Soccer player unions and leagues in Europe go to Brussels with latest legal challenge against FIFA
In a busy soccer season when players have talked of going on strike, their union teamed up with domestic leagues to go to the European Union on Monday with a long-promised challenge to FIFA about how it adds new and bigger men’s competitions.
The European division of player union FIFPRO and the 33-nation European Leagues group filed a formal complaint on competition grounds, alleging FIFA fails to consult properly on decisions that are to its commercial benefit.
It is the latest dispute playing out in the legal arena, where FIFA has been pressured in the past year by rulings related to the European Super League, player agent regulations and — just this month — the global transfer market.

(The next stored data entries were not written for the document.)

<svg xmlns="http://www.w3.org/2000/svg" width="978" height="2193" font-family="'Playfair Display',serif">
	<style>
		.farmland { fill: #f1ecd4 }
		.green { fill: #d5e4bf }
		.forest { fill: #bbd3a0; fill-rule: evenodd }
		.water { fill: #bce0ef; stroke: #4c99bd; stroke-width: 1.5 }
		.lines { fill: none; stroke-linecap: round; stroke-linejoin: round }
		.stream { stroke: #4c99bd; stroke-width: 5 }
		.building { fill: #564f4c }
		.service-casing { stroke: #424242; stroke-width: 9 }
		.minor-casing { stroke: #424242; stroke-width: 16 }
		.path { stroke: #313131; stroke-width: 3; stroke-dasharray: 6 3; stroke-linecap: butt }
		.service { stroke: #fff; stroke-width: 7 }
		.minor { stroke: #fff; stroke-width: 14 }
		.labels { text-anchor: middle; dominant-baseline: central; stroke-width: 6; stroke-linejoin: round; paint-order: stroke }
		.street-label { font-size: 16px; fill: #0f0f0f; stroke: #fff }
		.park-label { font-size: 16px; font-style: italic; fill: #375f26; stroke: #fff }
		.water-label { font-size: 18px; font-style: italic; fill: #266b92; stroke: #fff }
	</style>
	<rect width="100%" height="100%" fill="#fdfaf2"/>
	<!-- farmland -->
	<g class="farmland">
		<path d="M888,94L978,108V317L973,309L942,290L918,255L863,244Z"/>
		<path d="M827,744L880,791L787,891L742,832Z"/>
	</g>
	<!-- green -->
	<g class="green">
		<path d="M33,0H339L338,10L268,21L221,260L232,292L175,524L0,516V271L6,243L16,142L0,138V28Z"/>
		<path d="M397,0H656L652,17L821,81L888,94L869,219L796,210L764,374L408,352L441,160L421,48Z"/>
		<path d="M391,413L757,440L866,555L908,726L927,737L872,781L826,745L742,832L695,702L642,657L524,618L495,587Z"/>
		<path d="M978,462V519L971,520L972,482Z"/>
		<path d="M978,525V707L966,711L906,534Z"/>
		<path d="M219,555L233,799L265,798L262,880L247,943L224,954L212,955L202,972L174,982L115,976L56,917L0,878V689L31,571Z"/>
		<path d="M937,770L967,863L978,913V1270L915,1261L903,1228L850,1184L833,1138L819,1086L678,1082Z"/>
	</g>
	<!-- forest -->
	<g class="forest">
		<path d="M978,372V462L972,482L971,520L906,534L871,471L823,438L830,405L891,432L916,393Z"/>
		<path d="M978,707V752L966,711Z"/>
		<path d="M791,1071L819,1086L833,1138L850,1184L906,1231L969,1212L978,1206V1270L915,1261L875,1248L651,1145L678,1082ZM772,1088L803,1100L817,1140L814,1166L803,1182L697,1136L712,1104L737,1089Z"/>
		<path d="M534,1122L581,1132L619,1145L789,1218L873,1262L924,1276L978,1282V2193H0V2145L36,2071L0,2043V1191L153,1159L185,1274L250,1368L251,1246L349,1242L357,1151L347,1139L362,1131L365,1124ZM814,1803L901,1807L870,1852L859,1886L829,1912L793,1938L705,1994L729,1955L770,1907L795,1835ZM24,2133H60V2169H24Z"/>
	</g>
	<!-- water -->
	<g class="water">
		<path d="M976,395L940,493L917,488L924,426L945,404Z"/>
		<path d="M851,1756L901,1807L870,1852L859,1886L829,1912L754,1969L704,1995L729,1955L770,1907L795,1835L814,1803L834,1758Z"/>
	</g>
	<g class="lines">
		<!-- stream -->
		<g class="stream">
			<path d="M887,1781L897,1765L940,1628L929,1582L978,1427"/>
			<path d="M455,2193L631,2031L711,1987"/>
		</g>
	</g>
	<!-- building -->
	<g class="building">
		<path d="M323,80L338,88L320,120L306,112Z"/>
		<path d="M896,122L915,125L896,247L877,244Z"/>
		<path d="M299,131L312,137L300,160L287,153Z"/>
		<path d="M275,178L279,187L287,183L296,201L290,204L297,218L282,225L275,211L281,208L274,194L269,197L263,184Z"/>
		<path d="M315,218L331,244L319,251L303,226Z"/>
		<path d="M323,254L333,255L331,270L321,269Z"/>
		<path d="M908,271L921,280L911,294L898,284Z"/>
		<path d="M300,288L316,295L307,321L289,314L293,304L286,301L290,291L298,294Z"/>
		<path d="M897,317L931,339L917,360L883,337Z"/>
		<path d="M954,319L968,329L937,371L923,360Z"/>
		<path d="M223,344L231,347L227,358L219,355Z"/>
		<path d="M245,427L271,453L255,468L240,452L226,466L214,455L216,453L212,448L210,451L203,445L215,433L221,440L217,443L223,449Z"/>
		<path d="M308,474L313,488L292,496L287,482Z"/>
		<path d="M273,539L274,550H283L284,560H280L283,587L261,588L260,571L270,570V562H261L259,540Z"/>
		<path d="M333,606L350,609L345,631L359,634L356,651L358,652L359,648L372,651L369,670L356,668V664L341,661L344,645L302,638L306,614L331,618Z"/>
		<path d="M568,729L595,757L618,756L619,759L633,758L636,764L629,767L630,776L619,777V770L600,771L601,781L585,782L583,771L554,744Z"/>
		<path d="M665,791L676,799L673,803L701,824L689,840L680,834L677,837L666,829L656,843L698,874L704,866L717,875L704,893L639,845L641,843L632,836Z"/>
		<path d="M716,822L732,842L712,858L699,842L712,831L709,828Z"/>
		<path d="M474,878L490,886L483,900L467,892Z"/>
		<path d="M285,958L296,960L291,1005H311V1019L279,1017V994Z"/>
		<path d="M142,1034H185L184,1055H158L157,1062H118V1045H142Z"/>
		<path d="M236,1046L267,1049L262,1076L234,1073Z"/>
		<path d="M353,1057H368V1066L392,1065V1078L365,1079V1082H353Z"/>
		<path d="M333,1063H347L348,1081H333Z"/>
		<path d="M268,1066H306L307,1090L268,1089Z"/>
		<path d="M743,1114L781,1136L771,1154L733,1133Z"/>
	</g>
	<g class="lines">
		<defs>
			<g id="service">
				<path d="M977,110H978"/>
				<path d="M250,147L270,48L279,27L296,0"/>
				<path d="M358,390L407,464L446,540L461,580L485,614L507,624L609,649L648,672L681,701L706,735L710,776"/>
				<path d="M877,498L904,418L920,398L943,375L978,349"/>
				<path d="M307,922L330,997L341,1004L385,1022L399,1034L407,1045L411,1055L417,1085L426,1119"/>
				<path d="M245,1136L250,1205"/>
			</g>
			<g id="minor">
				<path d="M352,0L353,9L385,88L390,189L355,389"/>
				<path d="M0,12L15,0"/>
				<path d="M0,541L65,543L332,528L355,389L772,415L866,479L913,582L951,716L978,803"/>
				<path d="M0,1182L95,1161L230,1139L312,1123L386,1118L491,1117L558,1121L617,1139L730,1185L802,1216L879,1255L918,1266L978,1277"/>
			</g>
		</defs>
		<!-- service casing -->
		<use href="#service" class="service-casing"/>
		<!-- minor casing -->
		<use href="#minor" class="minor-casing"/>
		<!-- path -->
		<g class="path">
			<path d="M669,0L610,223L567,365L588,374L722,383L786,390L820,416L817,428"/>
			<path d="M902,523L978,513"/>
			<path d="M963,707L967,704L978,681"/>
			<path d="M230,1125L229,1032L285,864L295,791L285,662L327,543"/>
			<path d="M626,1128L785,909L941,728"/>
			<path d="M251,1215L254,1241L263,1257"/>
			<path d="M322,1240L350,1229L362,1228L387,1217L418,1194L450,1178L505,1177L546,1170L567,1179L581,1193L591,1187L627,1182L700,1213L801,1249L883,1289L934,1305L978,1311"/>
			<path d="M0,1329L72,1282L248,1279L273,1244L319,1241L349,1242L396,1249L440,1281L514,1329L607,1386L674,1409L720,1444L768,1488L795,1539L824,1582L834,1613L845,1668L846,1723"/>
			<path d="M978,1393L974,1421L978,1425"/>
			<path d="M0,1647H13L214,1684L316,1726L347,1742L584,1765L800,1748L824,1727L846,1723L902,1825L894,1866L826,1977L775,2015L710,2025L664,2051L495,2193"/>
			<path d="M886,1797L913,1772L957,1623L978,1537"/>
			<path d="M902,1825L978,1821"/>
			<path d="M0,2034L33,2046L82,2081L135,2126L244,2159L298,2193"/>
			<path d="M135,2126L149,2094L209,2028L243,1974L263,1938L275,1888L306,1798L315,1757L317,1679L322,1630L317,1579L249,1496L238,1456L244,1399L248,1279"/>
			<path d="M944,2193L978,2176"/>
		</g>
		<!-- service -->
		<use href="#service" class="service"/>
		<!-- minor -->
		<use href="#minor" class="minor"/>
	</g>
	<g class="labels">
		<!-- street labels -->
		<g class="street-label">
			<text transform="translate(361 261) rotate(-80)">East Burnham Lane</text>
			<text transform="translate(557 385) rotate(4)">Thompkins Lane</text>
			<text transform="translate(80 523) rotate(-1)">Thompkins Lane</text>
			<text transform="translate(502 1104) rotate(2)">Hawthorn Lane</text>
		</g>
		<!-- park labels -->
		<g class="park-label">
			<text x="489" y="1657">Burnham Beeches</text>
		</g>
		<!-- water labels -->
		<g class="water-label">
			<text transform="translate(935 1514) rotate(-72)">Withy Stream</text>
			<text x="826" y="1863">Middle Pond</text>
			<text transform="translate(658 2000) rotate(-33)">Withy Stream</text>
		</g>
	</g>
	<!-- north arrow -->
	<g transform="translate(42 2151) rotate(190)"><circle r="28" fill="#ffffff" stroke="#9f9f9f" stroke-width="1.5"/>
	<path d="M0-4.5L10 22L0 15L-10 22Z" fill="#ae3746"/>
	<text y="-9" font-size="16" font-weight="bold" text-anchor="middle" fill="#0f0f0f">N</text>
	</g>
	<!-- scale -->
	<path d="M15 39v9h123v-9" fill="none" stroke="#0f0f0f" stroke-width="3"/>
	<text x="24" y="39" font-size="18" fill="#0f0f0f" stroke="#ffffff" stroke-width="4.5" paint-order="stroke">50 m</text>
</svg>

On the field, FIFA will launch a 32-team Club World Cup — including 12 from Europe — in the United States next June and July, and the 2026 World Cup, also in North America, will have 48 teams instead of 32 and last for one extra week.
FIFPRO said “the oversaturated international football calendar risks player safety and wellbeing,” and at a briefing played a video montage of Kylian Mbappé and star players talking about their increasing workload.
“You have so many competitions and we are happy to play but when it’s too much, it’s too much,” Mbappé said at an awards ceremony in May.
The France superstar is set to go to the Club World Cup with Real Madrid.
The complaint delivered Monday to the European Commission targets FIFA, which manages the calendar of protected dates for national-team games. Clubs must release players who are selected.
“The complainants are not seeking financial compensation from FIFA, but instead a fair and inclusive decision-making procedure,” their lawyer Mark English said, adding the EC was asked to make a “cease and desist” decision on FIFA breaking European competition law.
It does not cite European soccer body UEFA, which this season has committed hundreds of players to extra competitive games by expanding three of its men’s international competitions: the Champions League and Europa League for clubs, and the Nations League, which has a new playoffs system.
“We have some representation (at UEFA) and we use that,” English Premier League lawyer Mathieu Moreuil said, when asked why the European body was left off the complaint. “With FIFA we have literally nothing.”
Officials from leagues, clubs and unions once had a formal seat at the table with FIFA on its Football Stakeholder Committee. It was shut down in 2021 by president Gianni Infantino.
This season, Europe’s domestic leagues have had their fixture scheduling options squeezed by four extra midweeks from September through January now occupied by UEFA club competitions.
However, FIFA's new club event was compared by Belgian league CEO Lorin Parys as a threat, like the Super League plan by elite clubs defeated in 2021 by a fan-led backlash.
“Here comes FIFA through our back door whistling and yelling: ‘Surprise,’ saying: ‘We have got a present for you guys’, and it’s really the Super League under a different name,” Parys said.
The leagues’ grievance with FIFA is also in not being fully consulted during talks to agree the latest calendar renewal through 2030 for national-team games, which mostly force them to shut down lucrative weekend fixture slots.
FIFA has said its offers this year of talks were not taken up.
The complaint in Brussels, to the executive arm of the 27-nation EU bloc, also was joined by Spain’s La Liga and claims FIFA abuses its dominant position in soccer.
FIFA’s role, the complaint states, as governing body and regulator conflicts with its commercial objectives as a competition organizer.
FIFA previously suggested there was hypocrisy in European soccer, which sees clubs play lucrative offseason games worldwide, while it had a global duty to protect and develop the game.